On the backend side, it is advised that the backend closes the guest memory region file descriptors after mapping them into its own address space.

Resource limit in jailer

The Firecracker jailer allows to configure resource limits for the Firecracker process. Specifically, it allows to set the maximum file size. Since memfd that is used to back the guest memory is considered a file, the file size resource limit cannot be less than the biggest guest memory region. This does not require any special action from a user, but needs to be taken into consideration.

Remote code execution in the backend

It is recommended to run Firecracker using the jailer. Since the vhost-user backend interacts with the guest via a Virtio queue, there is a potential for the guest to exercise issues in the backend codebase to trigger undesired behaviours. Users should consider running their backend in a jailer or applying other adequate security measures to restrict it.

Note Firecracker jailer is currently only capable of running Firecracker as the binary. Vhost-user block device users are expected to use another jailer to run the backend.

It is also recommended to use proactive security measures like running a Virtio-level fuzzer in the guest during testing to make sure that the backend correctly handles all possible classes of inputs (including invalid ones) from the guest.

Rate limiting / cgroups

Virtio block device in Firecracker has a rate limiting capability.

In the vhost-user case, Firecracker does not participate in handling requests from the guest, so rate limiting becomes backend's responsibility.

As an additional indirect measure, users can make use of cgroups settings (either via Firecracker jailer or independently) in order to restrict host CPU consumption of the guest, which would transitively limit guest's IO activity.

Protection against defects in the backend code

Due to potential defects in the backend (eg mislocating Virtio queues or writes to a wrong location in the guest memory), the guest execution may be affected. It is advised that customers monitor guest's health periodically.

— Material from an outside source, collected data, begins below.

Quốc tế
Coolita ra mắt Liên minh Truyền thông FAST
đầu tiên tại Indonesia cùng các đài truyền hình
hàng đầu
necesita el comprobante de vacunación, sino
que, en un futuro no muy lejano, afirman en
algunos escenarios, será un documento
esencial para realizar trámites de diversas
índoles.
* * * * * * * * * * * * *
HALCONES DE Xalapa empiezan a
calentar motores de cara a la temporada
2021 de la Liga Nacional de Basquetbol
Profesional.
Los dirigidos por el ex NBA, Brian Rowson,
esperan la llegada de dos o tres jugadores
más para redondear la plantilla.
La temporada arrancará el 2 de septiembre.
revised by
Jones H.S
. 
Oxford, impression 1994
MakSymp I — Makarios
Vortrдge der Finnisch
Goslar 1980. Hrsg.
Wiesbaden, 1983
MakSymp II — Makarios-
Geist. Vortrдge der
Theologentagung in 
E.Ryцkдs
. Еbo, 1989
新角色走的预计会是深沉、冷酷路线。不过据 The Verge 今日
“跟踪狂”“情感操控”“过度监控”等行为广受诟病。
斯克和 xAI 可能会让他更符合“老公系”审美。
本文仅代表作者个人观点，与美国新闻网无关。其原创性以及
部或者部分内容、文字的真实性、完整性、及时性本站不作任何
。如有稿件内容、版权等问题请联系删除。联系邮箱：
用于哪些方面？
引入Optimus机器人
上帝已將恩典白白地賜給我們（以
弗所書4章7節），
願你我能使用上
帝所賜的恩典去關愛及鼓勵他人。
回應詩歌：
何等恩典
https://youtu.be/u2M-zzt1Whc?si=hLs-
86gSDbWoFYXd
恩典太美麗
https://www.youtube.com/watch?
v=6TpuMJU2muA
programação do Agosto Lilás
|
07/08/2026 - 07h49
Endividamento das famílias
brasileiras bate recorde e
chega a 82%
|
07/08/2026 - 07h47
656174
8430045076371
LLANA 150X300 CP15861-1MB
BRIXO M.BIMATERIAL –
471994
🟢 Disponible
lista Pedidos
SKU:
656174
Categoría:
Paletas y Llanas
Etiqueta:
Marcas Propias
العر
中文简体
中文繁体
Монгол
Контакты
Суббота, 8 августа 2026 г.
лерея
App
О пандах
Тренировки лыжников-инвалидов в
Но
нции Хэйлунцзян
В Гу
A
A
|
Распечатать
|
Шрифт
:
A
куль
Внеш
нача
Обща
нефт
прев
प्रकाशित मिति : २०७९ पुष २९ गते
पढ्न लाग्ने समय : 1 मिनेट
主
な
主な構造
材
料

Additionally, in order to avoid orhpaned Firecracker processes if the backend crashes, the backend may need to send a signal, such as SIGBUS, to the Firecracker process for it to exit as well.

Backend timeouts

In order to correctly handle the case where the Firecracker process exits before it exchanges all the expected data with the backend, the backend may need to implement a timeout for how long it waits for Firecracker to connect and/or to exchange the data via the vhost-user protocol and exit to avoid resource exhaustion.

Snapshot support

At the moment, snapshotting is not supported for microVMs that have vhost-user devices configured. An attempt to take a snapshot of such a microVM will fail. It is planned to add support for that in the future.

Example configuration

Run a vhost-user backend, eg Qemu backend:

vhost-user-blk --socket-path=${backend_socket} --blk-file=${drive_path}

Firecracker API request to add a vhost-user block device:

curl --unix-socket ${fc_socket} -i \
     -X PUT "http://localhost/drives/scratch" \
     -H "accept: application/json" \
     -H "Content-Type: application/json" \
     -d "{
             \"drive_id\": \"scratch\",
             \"socket\": \"${backend_socket}\",
             \"is_root_device\": false
         }"

Note Unlike Virtio block device, there is no way to configure a readonly vhost-user drive on the Firecracker side. Instead, this configuration belongs to the backend. Whenever the backend advertises the VIRTIO_BLK_F_RO feature, Firecracker will accept it, and the device will act as readonly.

Note Whenever a PUT request is sent to the /drives endpoint for a vhost-user device with the id that already exists, Firecracker will close the existing connection to the backend and will open a new one. Users may need to restart their backend if they do so.